Collected data:
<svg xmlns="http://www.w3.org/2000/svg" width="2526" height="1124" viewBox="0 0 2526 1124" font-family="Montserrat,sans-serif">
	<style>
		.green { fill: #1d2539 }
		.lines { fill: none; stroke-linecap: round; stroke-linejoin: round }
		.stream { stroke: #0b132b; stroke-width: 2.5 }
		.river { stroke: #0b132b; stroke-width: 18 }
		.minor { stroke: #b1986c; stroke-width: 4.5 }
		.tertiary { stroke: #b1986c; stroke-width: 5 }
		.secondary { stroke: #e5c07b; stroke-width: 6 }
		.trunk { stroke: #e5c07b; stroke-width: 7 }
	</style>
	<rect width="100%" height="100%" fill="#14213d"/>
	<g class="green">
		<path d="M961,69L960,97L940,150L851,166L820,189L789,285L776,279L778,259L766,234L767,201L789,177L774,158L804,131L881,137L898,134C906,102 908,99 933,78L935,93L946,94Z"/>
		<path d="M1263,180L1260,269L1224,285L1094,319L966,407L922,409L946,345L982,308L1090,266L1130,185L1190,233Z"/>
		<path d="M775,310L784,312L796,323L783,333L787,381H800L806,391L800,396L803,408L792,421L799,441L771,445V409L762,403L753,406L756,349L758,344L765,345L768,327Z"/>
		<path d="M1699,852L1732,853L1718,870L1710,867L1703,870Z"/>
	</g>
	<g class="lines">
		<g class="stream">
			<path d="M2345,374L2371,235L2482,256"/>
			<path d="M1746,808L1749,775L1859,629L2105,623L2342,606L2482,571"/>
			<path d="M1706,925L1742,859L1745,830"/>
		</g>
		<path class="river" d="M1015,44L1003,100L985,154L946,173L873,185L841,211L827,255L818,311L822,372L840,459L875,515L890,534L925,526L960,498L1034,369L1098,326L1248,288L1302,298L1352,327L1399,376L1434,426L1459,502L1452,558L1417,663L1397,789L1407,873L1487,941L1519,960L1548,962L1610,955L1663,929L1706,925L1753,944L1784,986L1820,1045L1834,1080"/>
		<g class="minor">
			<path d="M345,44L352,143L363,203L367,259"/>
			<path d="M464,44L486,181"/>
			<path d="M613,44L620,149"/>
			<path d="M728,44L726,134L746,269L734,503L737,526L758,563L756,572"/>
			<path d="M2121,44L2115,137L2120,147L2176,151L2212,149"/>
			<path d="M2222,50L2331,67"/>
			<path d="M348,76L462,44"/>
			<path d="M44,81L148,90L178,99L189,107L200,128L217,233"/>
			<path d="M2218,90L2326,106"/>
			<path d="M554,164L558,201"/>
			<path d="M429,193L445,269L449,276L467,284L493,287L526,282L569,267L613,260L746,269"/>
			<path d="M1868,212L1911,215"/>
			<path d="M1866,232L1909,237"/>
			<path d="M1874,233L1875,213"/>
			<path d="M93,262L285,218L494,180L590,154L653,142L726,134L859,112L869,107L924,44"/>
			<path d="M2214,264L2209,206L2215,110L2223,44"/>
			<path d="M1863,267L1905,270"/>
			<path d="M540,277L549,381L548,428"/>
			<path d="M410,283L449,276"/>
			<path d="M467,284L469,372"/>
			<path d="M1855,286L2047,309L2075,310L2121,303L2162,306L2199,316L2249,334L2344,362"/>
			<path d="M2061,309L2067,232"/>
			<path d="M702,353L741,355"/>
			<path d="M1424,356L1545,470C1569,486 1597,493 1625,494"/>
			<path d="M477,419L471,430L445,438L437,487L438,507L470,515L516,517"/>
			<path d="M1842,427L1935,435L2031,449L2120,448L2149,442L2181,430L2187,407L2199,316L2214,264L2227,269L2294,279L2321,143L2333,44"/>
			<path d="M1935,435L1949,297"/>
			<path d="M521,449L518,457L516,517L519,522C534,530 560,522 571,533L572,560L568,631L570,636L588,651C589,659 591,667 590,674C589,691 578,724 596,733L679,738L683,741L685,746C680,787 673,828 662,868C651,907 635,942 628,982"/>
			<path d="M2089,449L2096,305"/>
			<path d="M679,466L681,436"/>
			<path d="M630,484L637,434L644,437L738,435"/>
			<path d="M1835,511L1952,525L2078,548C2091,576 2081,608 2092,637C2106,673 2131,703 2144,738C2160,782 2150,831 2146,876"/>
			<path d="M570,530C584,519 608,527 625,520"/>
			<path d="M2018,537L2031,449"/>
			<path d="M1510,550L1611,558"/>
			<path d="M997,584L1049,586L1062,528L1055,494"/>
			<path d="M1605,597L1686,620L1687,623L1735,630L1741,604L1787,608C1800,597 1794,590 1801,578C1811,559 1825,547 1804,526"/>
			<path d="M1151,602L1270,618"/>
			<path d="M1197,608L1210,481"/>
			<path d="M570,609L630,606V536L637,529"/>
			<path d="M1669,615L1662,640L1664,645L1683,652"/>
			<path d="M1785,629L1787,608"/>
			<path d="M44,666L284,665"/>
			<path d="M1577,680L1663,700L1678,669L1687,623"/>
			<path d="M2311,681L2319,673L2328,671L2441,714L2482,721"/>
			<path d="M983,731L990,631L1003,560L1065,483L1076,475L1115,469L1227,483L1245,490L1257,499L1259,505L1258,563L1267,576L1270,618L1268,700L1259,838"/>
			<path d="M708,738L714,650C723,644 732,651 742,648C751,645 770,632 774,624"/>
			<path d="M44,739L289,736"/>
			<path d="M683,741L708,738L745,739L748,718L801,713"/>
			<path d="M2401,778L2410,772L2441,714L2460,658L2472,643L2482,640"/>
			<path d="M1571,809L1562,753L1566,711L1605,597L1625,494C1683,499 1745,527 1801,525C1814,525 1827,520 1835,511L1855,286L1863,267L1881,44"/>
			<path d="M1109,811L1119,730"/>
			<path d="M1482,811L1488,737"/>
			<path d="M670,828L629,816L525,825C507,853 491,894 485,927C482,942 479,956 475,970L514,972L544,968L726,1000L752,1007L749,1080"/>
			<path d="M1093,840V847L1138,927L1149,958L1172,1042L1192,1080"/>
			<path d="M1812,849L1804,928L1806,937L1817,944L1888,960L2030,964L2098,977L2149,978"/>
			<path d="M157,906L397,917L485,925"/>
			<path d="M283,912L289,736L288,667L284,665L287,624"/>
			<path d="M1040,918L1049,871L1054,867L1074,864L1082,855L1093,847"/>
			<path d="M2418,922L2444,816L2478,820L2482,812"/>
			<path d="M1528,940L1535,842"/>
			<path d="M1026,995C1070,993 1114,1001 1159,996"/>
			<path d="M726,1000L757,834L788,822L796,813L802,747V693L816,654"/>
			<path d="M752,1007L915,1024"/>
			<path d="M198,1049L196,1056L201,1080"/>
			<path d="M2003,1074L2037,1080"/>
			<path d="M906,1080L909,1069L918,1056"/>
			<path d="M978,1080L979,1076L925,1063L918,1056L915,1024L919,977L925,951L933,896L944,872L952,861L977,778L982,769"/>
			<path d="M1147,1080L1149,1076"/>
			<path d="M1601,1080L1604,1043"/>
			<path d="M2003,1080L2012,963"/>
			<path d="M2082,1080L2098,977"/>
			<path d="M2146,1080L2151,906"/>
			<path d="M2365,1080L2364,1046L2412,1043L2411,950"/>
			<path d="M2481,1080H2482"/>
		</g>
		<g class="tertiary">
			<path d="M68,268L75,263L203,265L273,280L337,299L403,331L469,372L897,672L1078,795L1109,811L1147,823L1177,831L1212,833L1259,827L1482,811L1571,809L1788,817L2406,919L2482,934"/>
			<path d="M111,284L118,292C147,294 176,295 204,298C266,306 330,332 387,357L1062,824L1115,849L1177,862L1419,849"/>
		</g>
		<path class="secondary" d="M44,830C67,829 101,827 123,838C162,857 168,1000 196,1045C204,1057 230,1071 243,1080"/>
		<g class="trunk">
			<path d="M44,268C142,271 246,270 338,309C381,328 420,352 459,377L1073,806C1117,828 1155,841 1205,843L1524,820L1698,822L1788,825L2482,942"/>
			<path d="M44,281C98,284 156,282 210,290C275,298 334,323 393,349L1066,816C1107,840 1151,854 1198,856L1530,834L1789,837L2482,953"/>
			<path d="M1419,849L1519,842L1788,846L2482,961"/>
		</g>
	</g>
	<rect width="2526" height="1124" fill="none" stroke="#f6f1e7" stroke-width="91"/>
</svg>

> _Prompt_:
Look for the string "lines" in the records, and copy every line where it is found.

> _Reply_:
		.lines { fill: none; stroke-linecap: round; stroke-linejoin: round }
	<g class="lines">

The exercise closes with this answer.